Star Travel man escapes from Tokyo, safe in Hong Kong. But the guilt lingers
This is a report from C. James Dale, a frequent contributor to the Star's Travel section, both online and in print. He's been living in Tokyo and files this report, post-earthquake/tsunami.
HONG KONG – When you’ve had an earthquake-tsunami-nuclear threat kind of few days, you get a good idea of who your friends are pretty quickly.
I’m writing from the guest bedroom of a cozy apartment in this city’s leafy Pok Fu Lam neighbourhood as my wife enjoys some much needed down time, reading and catching up on email. We wouldn’t be here without the help and hospitality of our good friends, Peter and Helen, British natives who’ve called Hong Kong home for several years
I think this calm and quiet is what we’ve been looking after an emotional rollercoaster ride that started at 2:46 p.m. on Friday, March 11. We’re survivors of Japan’s big quake, but we’re by far the lucky ones. Lucky enough to be away from the destruction caused by the monster tsunami, or the health risk posed by some of the country’s volatile and unstable nuclear power plants.
“I can’t believe we’re out of there. I can’t believe any of this,” my wife just said to me, looking up from her magazine.
It’s something we’ve both voiced and thought many times recently, and the word “surreal” is getting a lot of play, too. How to describe that feeling of helplessness and fear as our low-rise apartment pitched back and forth like a boat in rough seas, or the anxiety generated by the constant aftershocks? As these emotions played out, they were enhanced as the sentiment in Tokyo shifted from relief to dread, thanks to those runaway nuclear reactors and to the warning by Japan’s Meteorological Agency that another earthquake could strike in the coming days.
At a certain point it became clear that many people in Tokyo, ex-pats and Japanese alike, were planning their exit. The risks seemed too great, and the images of the misery from the country’s northeast weighed heavily. The time came when we started to think about what we would do.
My wife and I had been staying with our friend, Catherine, in Tokyo’s Hiroo neighbourhood for no reason other than we felt safer watching this crisis evolve together. But soon we were checking travel websites, calling agencies, and strategizing. Should we take a high-speed train west to Osaka? Should we go somewhere else in Asia? Should we just go back to Canada?
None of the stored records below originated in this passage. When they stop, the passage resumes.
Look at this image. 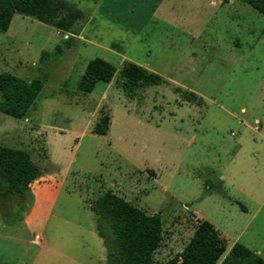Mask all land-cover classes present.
I'll list each match as a JSON object with an SVG mask.
<instances>
[{
	"label": "rangeland",
	"instance_id": "rangeland-1",
	"mask_svg": "<svg viewBox=\"0 0 264 264\" xmlns=\"http://www.w3.org/2000/svg\"><path fill=\"white\" fill-rule=\"evenodd\" d=\"M66 1L85 14L73 32L16 14L0 35V74L45 82L26 119L0 112V148L26 151L44 177L0 202V264H107L91 210L106 191L161 214L158 263L199 220L227 241L218 264L236 243L264 258V16L243 0ZM97 58L116 74L81 93ZM127 62L167 83L129 89Z\"/></svg>",
	"mask_w": 264,
	"mask_h": 264
},
{
	"label": "trees",
	"instance_id": "trees-1",
	"mask_svg": "<svg viewBox=\"0 0 264 264\" xmlns=\"http://www.w3.org/2000/svg\"><path fill=\"white\" fill-rule=\"evenodd\" d=\"M264 16V0H243ZM23 15L71 33L85 18L84 12L66 0H0V35L6 33L13 17ZM71 44V42H68ZM116 67L97 58L90 61L78 83V90L88 94L98 83L110 84ZM129 89L148 88L167 83L159 74L127 62L121 72ZM45 85L42 79L28 81L11 73L0 74V112L12 118L26 119ZM188 102H202L194 92L176 88ZM111 125L109 116H101L93 132L105 136ZM154 174V172H150ZM43 177L29 153L0 148V202L12 196L31 193L33 183ZM97 231L104 240L107 264H218L227 252V241L209 221L199 220L183 250L163 263L156 252L164 239L161 214H147L112 191L103 192L92 204ZM221 264H264V258L236 243Z\"/></svg>",
	"mask_w": 264,
	"mask_h": 264
},
{
	"label": "crops",
	"instance_id": "crops-1",
	"mask_svg": "<svg viewBox=\"0 0 264 264\" xmlns=\"http://www.w3.org/2000/svg\"><path fill=\"white\" fill-rule=\"evenodd\" d=\"M158 9H159V7L154 11V13H153V16H156L157 15V13H158ZM137 65V64H136ZM138 66H140V65H138ZM141 67V66H140ZM142 68H144V67H142ZM144 69H146V68H144ZM146 70H148V69H146ZM148 71H150V70H148ZM150 72H152V71H150ZM153 73H155V72H153ZM157 74V73H156ZM179 87V86H178ZM177 87V88H178ZM181 90H183V88H181V87H179ZM44 180V177H42L41 179H39L38 181H36V182H40V181H43ZM33 184H35V183H33ZM32 189V188H31ZM44 191H45V188H42V187H38L36 190H34L33 191V193H34V197H35V204H34V206L32 207V209H31V212L29 213V214H27V218H26V223H29L30 222V220L32 219V217H33V215H34V213H35V211L37 210V207H38V202H39V199H40V196H42L43 194H44ZM223 261V260H222Z\"/></svg>",
	"mask_w": 264,
	"mask_h": 264
}]
</instances>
But when you’ve been running on three hours sleep a night, making decisions is tough work. In the end, Peter and Helen made it for us. They called their travel agent in Hong Kong and had found a flight out. Were we interested? Minutes later, it was booked.
By the time we got to Tokyo's Haneda airport Tuesday morning, we were doubting ourselves, even though we’d been woken up by an aftershock at 5 a.m. Were things really that bad in Tokyo? Yes, some food supplies were running low, but it wasn’t anything like what people have been facing in the hardest hit areas, not to mention folks looking for loved ones (see AP photo, couresty of the Star). The “abandon ship” guilt was gnawing away at our guts. So we asked the agent at the counter if we could put our ticket on hold until Friday.
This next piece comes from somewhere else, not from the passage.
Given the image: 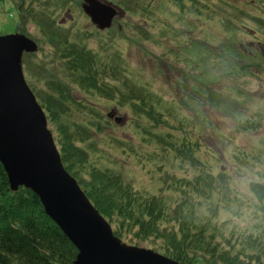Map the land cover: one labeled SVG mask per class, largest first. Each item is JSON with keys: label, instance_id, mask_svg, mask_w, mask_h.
Wrapping results in <instances>:
<instances>
[{"label": "rangeland", "instance_id": "obj_1", "mask_svg": "<svg viewBox=\"0 0 264 264\" xmlns=\"http://www.w3.org/2000/svg\"><path fill=\"white\" fill-rule=\"evenodd\" d=\"M102 1L117 13L100 29L82 10V0H61L59 10L53 0H24L32 7L25 21L18 17L19 0H0V33L22 32L37 44L22 54L21 70L37 101L50 105L49 117L41 107L61 162L83 192L107 209L109 214L99 212L126 243L165 254L185 235L172 220L174 203L186 198L183 189L172 188L185 182L175 177L204 172L226 174L230 193L241 199L186 194L194 202L187 206L193 218L206 222L208 232L220 226L224 237L230 228L235 234L249 230L259 215L248 183L264 182V0ZM40 7L51 16L37 18ZM69 44L91 53L97 76L105 69L99 80L118 85L121 93L74 80L61 50ZM114 68L120 70L117 79L110 74ZM132 80L148 92L145 107L152 106L153 115L139 116L140 108L122 99ZM221 184L212 179L219 194ZM151 196L167 208L158 213L152 205L142 212ZM128 198L135 199L131 211ZM224 237L216 236L219 246ZM186 256L192 264H209L207 253Z\"/></svg>", "mask_w": 264, "mask_h": 264}, {"label": "trees", "instance_id": "obj_2", "mask_svg": "<svg viewBox=\"0 0 264 264\" xmlns=\"http://www.w3.org/2000/svg\"><path fill=\"white\" fill-rule=\"evenodd\" d=\"M23 2L24 0H19L16 8L19 19L25 21L27 16L31 14L32 7L26 6L27 3L23 5ZM53 2V9L59 10L62 5L61 0H53ZM136 2L137 0L134 1V3ZM43 3L48 5L46 1ZM123 5L129 8L124 2ZM35 15L37 18H41V21L51 16L47 8L42 7L36 11ZM64 37H60L59 40L65 39ZM61 50L63 60L66 62L74 80L77 78L85 86L95 87L97 90L105 87L106 91L108 92L109 90L111 95L113 93H121L118 85L111 83L108 85L106 82L99 80V78H103L102 74L105 69H102L97 76L98 67L96 61L82 45L69 44L67 47H62ZM109 69H112V67ZM117 73L120 74V70L117 68L110 72L112 77L114 76L116 79ZM125 81H129L127 77ZM129 84L131 88L129 93L123 96L124 102L131 106L139 107L140 109L137 112L139 116L146 113L151 115L155 109L152 106H149V110L145 107L148 92L142 90V84L134 83L133 80L127 84L128 87ZM60 99H57V104L61 108L58 111L63 112L64 102ZM39 102L49 117L51 112L49 103L41 99ZM61 154H63V151H61ZM62 161L65 169L76 177V174L70 170L71 168L64 161V158ZM217 177H219V174L215 176L211 172H204V174L195 175L193 178L175 177L185 182L182 185H176L175 183L174 186L176 187L172 188L179 189V191L183 189L185 192L182 195H185L186 198L182 197L174 203V207L171 210L172 220L175 226H180L178 232H184L185 235L173 244L166 246L165 254L186 264H192L186 254L193 253L199 255L207 253L209 255V264H264V182L250 180L248 183V188L252 193L251 198L253 201L255 200V202L251 200L250 202H252L255 212L259 215L258 222L249 230L239 231L235 234L234 228H230L226 237H224L225 235L222 233L220 226L219 228L217 227L219 229L218 234L217 228L216 230L213 228V232H208L207 223L196 221L193 218V212L187 209L188 204L194 202L190 201L186 194L194 193L200 196L205 193L204 197L208 200L209 194L216 192L217 197L221 195V197L224 196V199L230 201H235L236 198L238 200L241 199L235 192L230 193L231 188L225 178L226 174H222L219 178ZM212 179H222L220 194L218 190H214L215 187L211 186ZM106 185L110 188V185ZM204 185H206L207 190H205ZM86 194L98 211L102 214L108 212L91 195ZM160 199L155 196L147 197L148 202L144 200L146 208L142 207V212L152 211V205L157 208L158 213L163 211L167 207ZM126 205L127 209L131 211L135 207V199L128 198ZM144 217L147 218L148 215H144ZM163 217L166 218V216ZM136 222L137 220L134 219L131 224L135 226ZM254 227L256 229H252ZM138 232L147 235L150 230L142 232V229L141 231L139 229ZM216 234L220 235L221 238L224 237L222 246L216 243L218 242L215 240ZM74 255V246L55 222L44 213L37 195L23 186H18L16 190L9 189L6 174L0 163V264H67L73 259Z\"/></svg>", "mask_w": 264, "mask_h": 264}, {"label": "water", "instance_id": "obj_3", "mask_svg": "<svg viewBox=\"0 0 264 264\" xmlns=\"http://www.w3.org/2000/svg\"><path fill=\"white\" fill-rule=\"evenodd\" d=\"M80 6L100 29L117 13L102 0H82ZM36 46L24 33H0V163L9 189L24 186L37 195L44 213L75 248L67 264H183L121 240L64 168L44 111L21 70L22 53Z\"/></svg>", "mask_w": 264, "mask_h": 264}]
</instances>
“You can, but you’ll be on the waiting list,” she said. “The flights are all filling up.”
We looked at each other and decided to go. Turns out we weren’t the only ones with conflicting emotions. Before I sat down on the plane, I met Anil Kumar, a diamond seller who’s lived in Tokyo for 30 years. He was getting a connecting flight in Hong Kong to Delhi, heading home for two weeks or a month with his 13-year-old daughter, Arisa. His wife couldn’t get a seat on the plane so she left from Narita.
“I feel like a rat. I don’t feel good about it,” he said. “It’s like leaving everything behind when actually you’re needed out here.”
But Anil said family and safety come first.
Satomi Ito also seemed worried as I talked to her on the way to customs after we landed safely in Hong Kong. She’s taking a sightseeing trip to get away from Japan for a while. “I needed a rest,” she said.
I only came to terms with my own decision to leave Japan when Peter and Helen picked us up at the airport. Another nuclear reactor had experienced an explosion, they told us. Health officials had recorded low levels of radiation in Tokyo. The airports were filling up and tickets were in short supply. Some airlines, such as Lufthansa, were avoiding Tokyo altogether.
Now it’s close to midnight and this long day is almost over. My mind is racing after the events of the past few days. I’m worried about the friends we’ve left behind in Japan, Catherine and others, my fellow journalists who are working tirelessly to cover the developments of this disaster, and of course the people who are facing hardship in the northeast.
In the end, this kind of decision is never easy. I’m just lucky to have friends, family, and a wife who have my best interests at heart. I promise to pay it forward.